Eran esas épocas en que los tejidos sintéticos derivados mayoritariamente del petróleo no eran demasiado conocidos y se usaban los naturales para nuestra indumentaria y los enseres textiles de la casa: hilo, lino, lana, rica seda o “de buen paño”, que se decía. significaban un bocado exquisito para las listas. y de buen gusto, polillas, que durante la temporada estival se convertían en despiadadas ocupas en los guardarropas de las casas. Pero no corren buenos tiempos ya para ellas. Los tejidos actuales no son biodegradables como aquellos ni tan transpirables por lo que facilitan la producción de bacterias, si no los lavamos con mucha frecuencia, y no les resultan apetecibles. Ya no son su comida favorita.

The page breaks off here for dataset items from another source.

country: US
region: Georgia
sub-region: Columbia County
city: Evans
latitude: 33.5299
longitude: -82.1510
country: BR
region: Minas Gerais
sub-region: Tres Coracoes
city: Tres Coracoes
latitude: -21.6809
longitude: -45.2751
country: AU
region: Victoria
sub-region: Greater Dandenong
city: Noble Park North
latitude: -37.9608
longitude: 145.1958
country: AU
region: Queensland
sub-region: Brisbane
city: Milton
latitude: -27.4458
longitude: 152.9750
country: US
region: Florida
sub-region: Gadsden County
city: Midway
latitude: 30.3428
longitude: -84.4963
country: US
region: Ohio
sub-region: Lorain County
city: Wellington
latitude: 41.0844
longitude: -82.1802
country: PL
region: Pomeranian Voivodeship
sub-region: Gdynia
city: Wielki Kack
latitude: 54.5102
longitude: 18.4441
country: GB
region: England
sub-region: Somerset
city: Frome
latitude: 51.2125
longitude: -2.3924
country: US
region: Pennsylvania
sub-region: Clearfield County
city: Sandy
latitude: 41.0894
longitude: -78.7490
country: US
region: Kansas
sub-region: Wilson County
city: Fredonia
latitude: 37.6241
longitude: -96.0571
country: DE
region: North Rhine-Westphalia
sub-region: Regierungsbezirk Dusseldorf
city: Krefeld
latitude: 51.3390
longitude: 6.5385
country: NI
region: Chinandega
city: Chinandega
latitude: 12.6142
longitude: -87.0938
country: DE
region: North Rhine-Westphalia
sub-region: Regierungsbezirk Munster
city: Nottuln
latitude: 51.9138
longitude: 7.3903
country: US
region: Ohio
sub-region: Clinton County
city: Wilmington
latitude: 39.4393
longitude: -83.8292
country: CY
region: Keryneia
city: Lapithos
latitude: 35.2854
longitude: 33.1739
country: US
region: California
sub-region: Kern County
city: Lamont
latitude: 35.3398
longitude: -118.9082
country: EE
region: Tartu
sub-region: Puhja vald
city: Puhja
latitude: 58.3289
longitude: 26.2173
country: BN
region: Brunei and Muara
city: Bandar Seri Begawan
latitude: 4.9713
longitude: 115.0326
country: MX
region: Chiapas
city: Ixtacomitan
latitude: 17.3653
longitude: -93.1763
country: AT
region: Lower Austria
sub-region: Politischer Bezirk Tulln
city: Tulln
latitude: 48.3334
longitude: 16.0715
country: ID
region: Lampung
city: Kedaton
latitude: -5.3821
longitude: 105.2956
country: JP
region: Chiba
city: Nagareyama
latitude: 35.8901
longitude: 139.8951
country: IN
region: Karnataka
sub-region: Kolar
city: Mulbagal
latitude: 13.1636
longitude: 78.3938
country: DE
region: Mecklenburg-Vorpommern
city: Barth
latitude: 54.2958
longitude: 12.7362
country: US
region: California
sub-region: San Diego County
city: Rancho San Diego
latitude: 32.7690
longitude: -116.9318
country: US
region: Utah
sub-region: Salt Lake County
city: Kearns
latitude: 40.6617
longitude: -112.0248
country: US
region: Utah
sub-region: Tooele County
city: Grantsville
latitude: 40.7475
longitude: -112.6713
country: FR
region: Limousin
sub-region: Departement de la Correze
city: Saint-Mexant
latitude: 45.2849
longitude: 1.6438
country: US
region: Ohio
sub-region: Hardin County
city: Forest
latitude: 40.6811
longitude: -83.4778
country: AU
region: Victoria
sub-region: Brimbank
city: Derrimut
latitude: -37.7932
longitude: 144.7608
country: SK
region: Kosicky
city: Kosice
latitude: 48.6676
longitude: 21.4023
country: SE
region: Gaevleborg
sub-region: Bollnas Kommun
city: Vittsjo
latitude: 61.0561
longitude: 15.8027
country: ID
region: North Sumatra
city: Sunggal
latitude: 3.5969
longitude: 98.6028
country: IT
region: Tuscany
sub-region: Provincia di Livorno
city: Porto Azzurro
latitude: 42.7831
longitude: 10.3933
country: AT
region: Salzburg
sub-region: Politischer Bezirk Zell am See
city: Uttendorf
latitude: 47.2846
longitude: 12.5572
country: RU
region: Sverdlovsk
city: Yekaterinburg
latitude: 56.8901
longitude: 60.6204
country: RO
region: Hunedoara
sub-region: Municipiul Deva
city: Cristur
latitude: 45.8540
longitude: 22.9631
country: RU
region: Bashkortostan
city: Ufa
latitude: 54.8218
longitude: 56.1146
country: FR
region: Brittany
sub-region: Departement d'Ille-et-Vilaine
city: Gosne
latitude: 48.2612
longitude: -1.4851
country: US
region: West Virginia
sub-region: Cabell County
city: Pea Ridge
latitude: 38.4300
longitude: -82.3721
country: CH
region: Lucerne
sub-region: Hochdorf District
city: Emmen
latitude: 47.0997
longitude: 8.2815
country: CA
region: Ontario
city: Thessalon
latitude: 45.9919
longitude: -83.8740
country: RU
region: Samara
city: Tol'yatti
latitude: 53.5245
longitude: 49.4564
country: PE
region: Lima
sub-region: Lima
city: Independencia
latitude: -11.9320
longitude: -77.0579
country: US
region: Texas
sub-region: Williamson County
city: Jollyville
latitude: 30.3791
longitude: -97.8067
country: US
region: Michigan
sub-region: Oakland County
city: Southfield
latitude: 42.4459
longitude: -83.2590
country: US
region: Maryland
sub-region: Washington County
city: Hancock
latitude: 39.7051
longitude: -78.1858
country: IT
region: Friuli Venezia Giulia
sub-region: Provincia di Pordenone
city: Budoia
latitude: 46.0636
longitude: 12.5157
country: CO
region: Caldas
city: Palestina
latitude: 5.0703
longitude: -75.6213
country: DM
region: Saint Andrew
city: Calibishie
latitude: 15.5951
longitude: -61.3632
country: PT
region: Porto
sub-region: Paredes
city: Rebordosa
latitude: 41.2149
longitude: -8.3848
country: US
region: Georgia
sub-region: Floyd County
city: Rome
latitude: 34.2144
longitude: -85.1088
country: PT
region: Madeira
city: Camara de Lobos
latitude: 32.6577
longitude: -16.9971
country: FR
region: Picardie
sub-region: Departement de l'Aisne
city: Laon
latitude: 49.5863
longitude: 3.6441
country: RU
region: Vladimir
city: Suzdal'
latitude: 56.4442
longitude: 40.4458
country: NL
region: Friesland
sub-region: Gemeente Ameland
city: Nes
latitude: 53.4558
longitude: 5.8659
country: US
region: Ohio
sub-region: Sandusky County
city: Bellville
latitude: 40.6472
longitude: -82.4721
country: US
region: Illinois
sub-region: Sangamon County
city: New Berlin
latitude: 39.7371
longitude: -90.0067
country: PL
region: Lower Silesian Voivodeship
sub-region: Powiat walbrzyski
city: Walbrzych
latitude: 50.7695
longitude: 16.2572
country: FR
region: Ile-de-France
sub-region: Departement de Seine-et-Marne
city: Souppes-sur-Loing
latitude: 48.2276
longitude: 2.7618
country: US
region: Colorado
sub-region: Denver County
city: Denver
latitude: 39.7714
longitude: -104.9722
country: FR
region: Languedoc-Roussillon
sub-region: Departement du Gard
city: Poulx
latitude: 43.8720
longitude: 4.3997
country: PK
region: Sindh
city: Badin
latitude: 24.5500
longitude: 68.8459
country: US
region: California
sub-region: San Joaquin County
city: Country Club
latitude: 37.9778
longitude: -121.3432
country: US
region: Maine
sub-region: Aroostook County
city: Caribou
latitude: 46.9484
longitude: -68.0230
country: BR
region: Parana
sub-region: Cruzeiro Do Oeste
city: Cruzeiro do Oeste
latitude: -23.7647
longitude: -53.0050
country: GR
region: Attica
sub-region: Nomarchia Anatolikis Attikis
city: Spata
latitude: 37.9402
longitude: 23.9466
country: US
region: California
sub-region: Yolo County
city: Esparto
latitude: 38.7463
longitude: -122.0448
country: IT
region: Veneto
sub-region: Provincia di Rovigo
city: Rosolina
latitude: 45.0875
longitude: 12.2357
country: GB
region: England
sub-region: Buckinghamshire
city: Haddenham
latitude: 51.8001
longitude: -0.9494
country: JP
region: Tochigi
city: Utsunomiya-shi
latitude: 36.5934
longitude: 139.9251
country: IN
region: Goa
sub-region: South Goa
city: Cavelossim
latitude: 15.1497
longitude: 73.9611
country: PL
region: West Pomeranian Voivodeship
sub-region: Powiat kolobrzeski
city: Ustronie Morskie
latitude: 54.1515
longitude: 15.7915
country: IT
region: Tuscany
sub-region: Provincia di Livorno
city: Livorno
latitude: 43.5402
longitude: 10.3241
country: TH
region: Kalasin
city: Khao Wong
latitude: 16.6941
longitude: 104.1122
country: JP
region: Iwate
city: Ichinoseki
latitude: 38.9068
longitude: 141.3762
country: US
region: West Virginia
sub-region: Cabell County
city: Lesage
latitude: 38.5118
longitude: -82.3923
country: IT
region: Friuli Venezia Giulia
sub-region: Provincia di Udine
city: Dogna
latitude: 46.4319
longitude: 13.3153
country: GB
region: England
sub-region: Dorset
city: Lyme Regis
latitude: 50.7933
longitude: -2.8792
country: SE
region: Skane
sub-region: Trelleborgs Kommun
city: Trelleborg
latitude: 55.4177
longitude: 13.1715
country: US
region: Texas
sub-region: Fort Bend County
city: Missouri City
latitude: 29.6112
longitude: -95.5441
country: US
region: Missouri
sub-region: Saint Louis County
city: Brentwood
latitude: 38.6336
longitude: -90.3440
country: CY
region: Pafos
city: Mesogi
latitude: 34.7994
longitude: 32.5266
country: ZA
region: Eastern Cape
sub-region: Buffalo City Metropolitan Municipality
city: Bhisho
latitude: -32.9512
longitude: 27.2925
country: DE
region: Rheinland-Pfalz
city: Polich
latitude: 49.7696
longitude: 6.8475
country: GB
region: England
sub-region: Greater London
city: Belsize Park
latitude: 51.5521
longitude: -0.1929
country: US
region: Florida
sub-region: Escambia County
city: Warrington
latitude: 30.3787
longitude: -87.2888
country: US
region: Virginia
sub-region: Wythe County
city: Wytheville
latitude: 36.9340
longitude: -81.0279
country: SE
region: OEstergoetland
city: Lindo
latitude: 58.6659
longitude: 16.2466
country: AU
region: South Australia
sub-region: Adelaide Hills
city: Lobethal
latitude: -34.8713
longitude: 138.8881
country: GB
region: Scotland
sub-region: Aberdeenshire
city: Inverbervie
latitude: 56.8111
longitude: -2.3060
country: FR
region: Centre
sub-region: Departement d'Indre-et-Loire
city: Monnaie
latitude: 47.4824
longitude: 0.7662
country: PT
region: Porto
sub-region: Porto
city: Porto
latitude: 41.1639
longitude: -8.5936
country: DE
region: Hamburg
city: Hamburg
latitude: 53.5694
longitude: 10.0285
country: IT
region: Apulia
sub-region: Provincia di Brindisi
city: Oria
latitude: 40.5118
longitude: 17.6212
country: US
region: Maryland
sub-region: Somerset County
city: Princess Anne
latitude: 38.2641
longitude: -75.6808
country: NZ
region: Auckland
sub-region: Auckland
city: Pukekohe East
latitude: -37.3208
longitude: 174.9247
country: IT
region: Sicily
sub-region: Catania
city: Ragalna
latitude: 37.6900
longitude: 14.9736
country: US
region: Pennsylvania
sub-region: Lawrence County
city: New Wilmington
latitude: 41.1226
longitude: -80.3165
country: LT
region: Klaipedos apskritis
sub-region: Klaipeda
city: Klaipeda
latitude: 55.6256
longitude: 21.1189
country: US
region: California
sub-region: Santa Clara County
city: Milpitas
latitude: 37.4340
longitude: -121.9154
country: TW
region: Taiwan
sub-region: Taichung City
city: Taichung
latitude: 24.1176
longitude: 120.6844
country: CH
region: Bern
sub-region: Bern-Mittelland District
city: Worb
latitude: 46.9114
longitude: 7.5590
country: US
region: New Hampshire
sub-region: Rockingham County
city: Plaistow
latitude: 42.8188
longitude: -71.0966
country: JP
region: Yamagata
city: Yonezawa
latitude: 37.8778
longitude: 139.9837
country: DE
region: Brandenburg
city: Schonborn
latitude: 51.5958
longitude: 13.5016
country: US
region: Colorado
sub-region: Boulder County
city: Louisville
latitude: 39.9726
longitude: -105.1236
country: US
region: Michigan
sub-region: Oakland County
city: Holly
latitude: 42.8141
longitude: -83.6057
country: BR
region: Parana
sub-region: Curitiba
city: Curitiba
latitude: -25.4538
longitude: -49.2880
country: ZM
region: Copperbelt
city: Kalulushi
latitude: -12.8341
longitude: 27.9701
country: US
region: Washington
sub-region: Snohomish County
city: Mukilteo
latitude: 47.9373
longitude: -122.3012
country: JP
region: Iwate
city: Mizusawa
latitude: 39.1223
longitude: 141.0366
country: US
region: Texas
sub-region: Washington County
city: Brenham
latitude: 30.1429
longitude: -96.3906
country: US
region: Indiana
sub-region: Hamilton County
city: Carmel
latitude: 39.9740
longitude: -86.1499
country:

¡Cuántos simples, y pequeños o grandes recuerdos puede traernos un olor! Cuántos momentos vividos alcancé a rememorar gracias a aquella mujer que, como quien no quiere la cosa, irrumpió en mi espacio social y sin, ni tan siquiera, enterarse me introdujo en evocaciones placenteras que, por un rato, me hicieron olvidarme de lo que me rodeaba para situarme como espectadora de una sucesión de imágenes trasnochadas pero agradables por pertenecer a vivencias propias de una etapa de mi vida sin complicaciones . Algunas como cuando, al llegar el frío y recurrir a la ropa de abrigo, todo el aire que me rodeaba olía de la misma forma, otra vez ese olor a naftalina que tardaba dos o tres días en desaparecer una vez ventiladas las prendas . O aquel sarpullido que se manifestaba en mi cuello y parte alta del escote cuando pasaba algunas horas fuera de casa, y que no desaparecía hasta que me ponía el pijama para ir a dormir. Me ocurría en invierno por lo que sospechaba como poco probable que me lo produjera la picadura de algún pequeño insecto. Si hubiera sido ahora seguro que le habría echado la culpa a alguna persona tóxica en mi entorno, pero era joven y no había descubierto todavía la mezquindad humana. Se me ofrecían algunas alternativas para descubrir el misterio ¿Algún alimento cuya ingesta no era muy tolerada por mi organismo? ¿El vapor del alcanfor impregnado en mi ropa durante su letargo veraniego? Esta última suposición fue tan aceptada por mi que, un día, pedí a mi familia que durante ese verano no pusiera las bolitas en mi armario. Eso supuso la pérdida de varias prendas de vestir cuando las rescaté de su encierro estival. Estaban llenas de agujeritos, carcomidas por las polillas. El sarpullido volvió a presentarse, pero ahora mi ropa no olía a naftalina. Me convencí de que lo que me quedaba era ir observando en qué situaciones me brotaban esos diminutos granitos .Solo me pasaba en invierno, estación en la que vestimos muy abrigados en el norte de España. Y me fui dando cuenta que ocurría cada vez que me ponía algún jersey de cuello alto ¡de lana sin ninguna mezcla! Solo lana ¡Ya está! Tenía alergia, una ligera alergia a la lana. Ahí radicaba todo el mal. Un suave y cálido tejido natural era el causante de las molestias.


¡No era el alcanfor!


Volví a la realidad saliendo del centro comercial sin haber intentado encontrar lo que iba buscando. Había ocupado media tarde en pasear sin ver, distraída solo con mis recuerdos, gracias a la señora de vetusto aspecto y olor a naftalina.